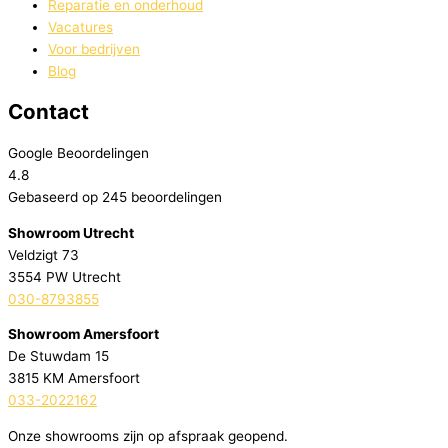
Reparatie en onderhoud​
Vacatures
Voor bedrijven
Blog
Contact
Google Beoordelingen
4.8
Gebaseerd op 245 beoordelingen
Showroom Utrecht
Veldzigt 73
3554 PW Utrecht
030-8793855
Showroom Amersfoort
De Stuwdam 15
3815 KM Amersfoort
033-2022162
Onze showrooms zijn op afspraak geopend.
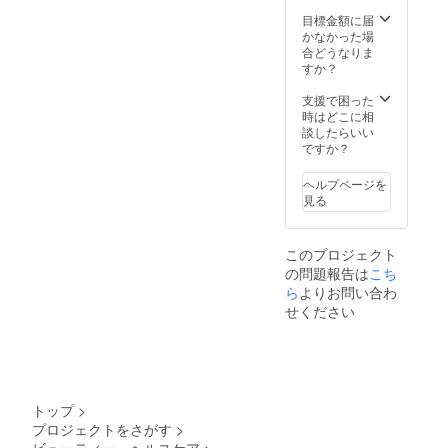
代のみ
で、交
目標金額に届
通費や
かなかった場
滞在費
合どうなりま
などは
すか？
支援者
様負担
支援で困った
でお願
時はどこに相
いしま
談したらいい
す。 ・
ですか？
公共の
場で面
ヘルプページを
会いた
見る
します
・有効
期限
このプロジェクト
2023年
の問題報告は
こち
1月～
2023年
ら
よりお問い合わ
12月 ■
せください
メン
バーズ
上辺
（ラウ
ンジ）
でのボ
トップ
>
トル１
プロジェクトをさがす
>
本サー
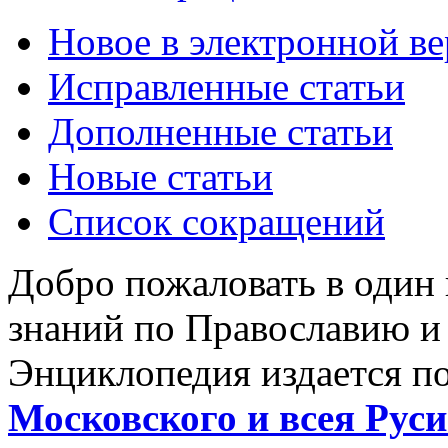
Новое в электронной в
Исправленные статьи
Дополненные статьи
Новые статьи
Список сокращений
Добро пожаловать в один
знаний по Православию и
Энциклопедия издается п
Московского и всея Руси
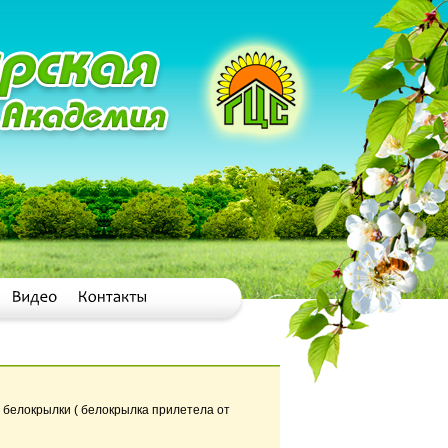
т белокрылки ( белокрылка прилетела от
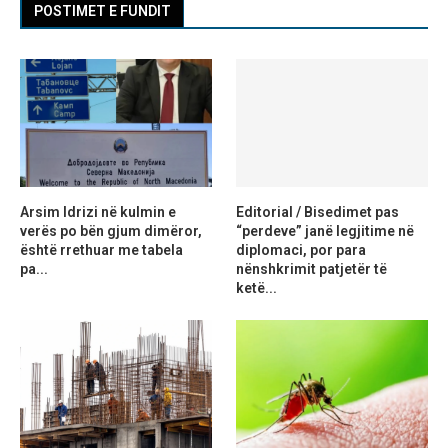
POSTIMET E FUNDIT
Arsim Idrizi në kulmin e
Editorial / Bisedimet pas
verës po bën gjum dimëror,
“perdeve” janë legjitime në
është rrethuar me tabela
diplomaci, por para
pa...
nënshkrimit patjetër të
ketë...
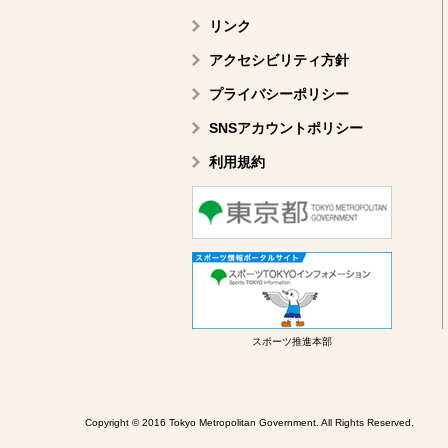
リンク
アクセシビリティ方針
プライバシーポリシー
SNSアカウントポリシー
利用規約
スポーツ推進本部
Copyright © 2016 Tokyo Metropolitan Government. All Rights Reserved.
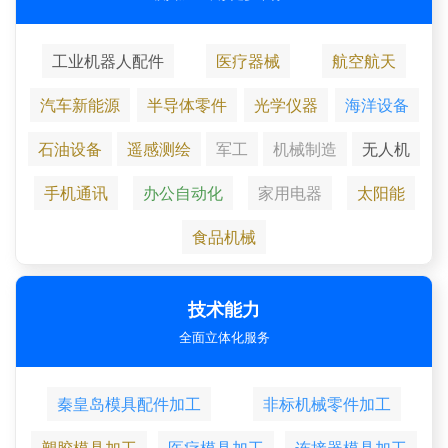
工业机器人配件
医疗器械
航空航天
汽车新能源
半导体零件
光学仪器
海洋设备
石油设备
遥感测绘
军工
机械制造
无人机
手机通讯
办公自动化
家用电器
太阳能
食品机械
技术能力
全面立体化服务
秦皇岛模具配件加工
非标机械零件加工
塑胶模具加工
医疗模具加工
连接器模具加工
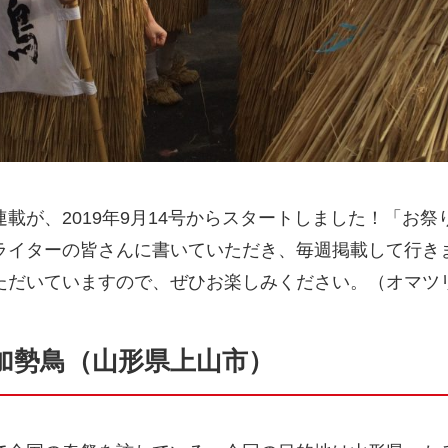
載が、2019年9月14号からスタートしました！「お
ライターの皆さんに書いていただき、毎週掲載して行き
ただいていますので、ぜひお楽しみください。（オマツ
加勢鳥（山形県上山市）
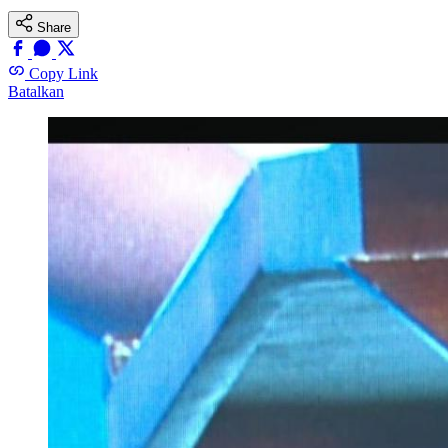
Share
Copy Link
Batalkan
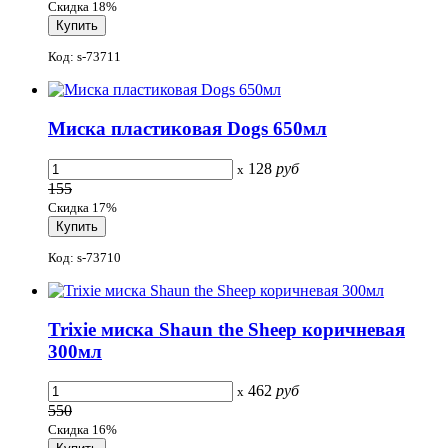
Скидка 18%
Код: s-73711
Миска пластиковая Dogs 650мл
128
руб
x
155
Скидка 17%
Код: s-73710
Trixie миска Shaun the Sheep коричневая
300мл
462
руб
x
550
Скидка 16%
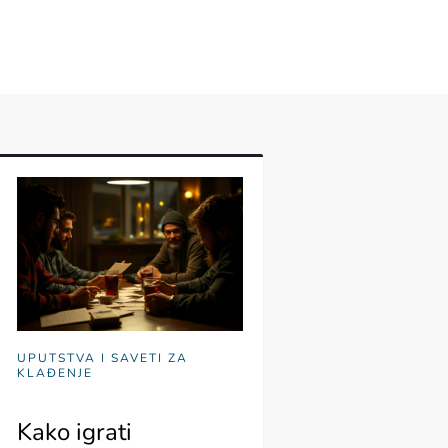
UPUTSTVA I SAVETI ZA
KLAĐENJE
Kako igrati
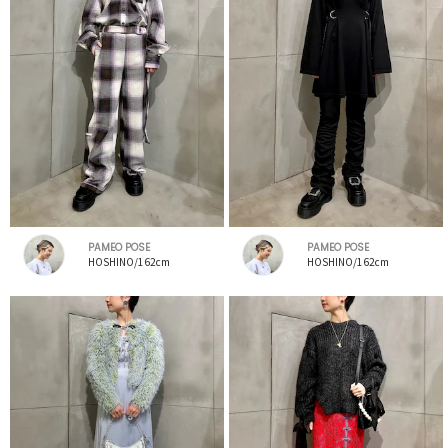
PAMEO POSE
PAMEO POSE
HOSHINO/162cm
HOSHINO/162cm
________________________________________
Reproduce every line above verbatim, in order, leaving out the pictures.

Reparatie en onderhoud​
Vacatures
Voor bedrijven
Blog
Contact
Google Beoordelingen
4.8
Gebaseerd op 245 beoordelingen
Showroom Utrecht
Veldzigt 73
3554 PW Utrecht
030-8793855
Showroom Amersfoort
De Stuwdam 15
3815 KM Amersfoort
033-2022162
Onze showrooms zijn op afspraak geopend.
代のみ
で、交
目標金額に届
通費や
かなかった場
滞在費
合どうなりま
などは
すか？
支援者
様負担
支援で困った
でお願
時はどこに相
いしま
談したらいい
す。 ・
ですか？
公共の
場で面
ヘルプページを
会いた
見る
します
・有効
期限
このプロジェクト
2023年
の問題報告は
こち
1月～
2023年
ら
よりお問い合わ
12月 ■
せください
メン
バーズ
上辺
（ラウ
ンジ）
でのボ
トップ
>
トル１
プロジェクトをさがす
>
本サー
Новое в электронной в
Исправленные статьи
Дополненные статьи
Новые статьи
Список сокращений
Добро пожаловать в один
знаний по Православию и
Энциклопедия издается п
Московского и всея Руси
т белокрылки ( белокрылка прилетела от
POSTIMET E FUNDIT
Arsim Idrizi në kulmin e
Editorial / Bisedimet pas
verës po bën gjum dimëror,
“perdeve” janë legjitime në
është rrethuar me tabela
diplomaci, por para
pa...
nënshkrimit patjetër të
ketë...
リンク
アクセシビリティ方針
プライバシーポリシー
SNSアカウントポリシー
利用規約
スポーツ推進本部
Copyright © 2016 Tokyo Metropolitan Government. All Rights Reserved.
工业机器人配件
医疗器械
航空航天
汽车新能源
半导体零件
光学仪器
海洋设备
石油设备
遥感测绘
军工
机械制造
无人机
手机通讯
办公自动化
家用电器
太阳能
食品机械
技术能力
全面立体化服务
秦皇岛模具配件加工
非标机械零件加工
塑胶模具加工
医疗模具加工
连接器模具加工
載が、2019年9月14号からスタートしました！「お
ライターの皆さんに書いていただき、毎週掲載して行き
ただいていますので、ぜひお楽しみください。（オマツ
加勢鳥（山形県上山市）
Share
Copy Link
Batalkan
Скидка 18%
Код: s-73711
Миска пластиковая Dogs 650мл
128
руб
x
155
Скидка 17%
Код: s-73710
Trixie миска Shaun the Sheep коричневая
300мл
462
руб
x
550
Скидка 16%
UPUTSTVA I SAVETI ZA
KLAĐENJE
Kako igrati
PAMEO POSE
PAMEO POSE
HOSHINO/162cm
HOSHINO/162cm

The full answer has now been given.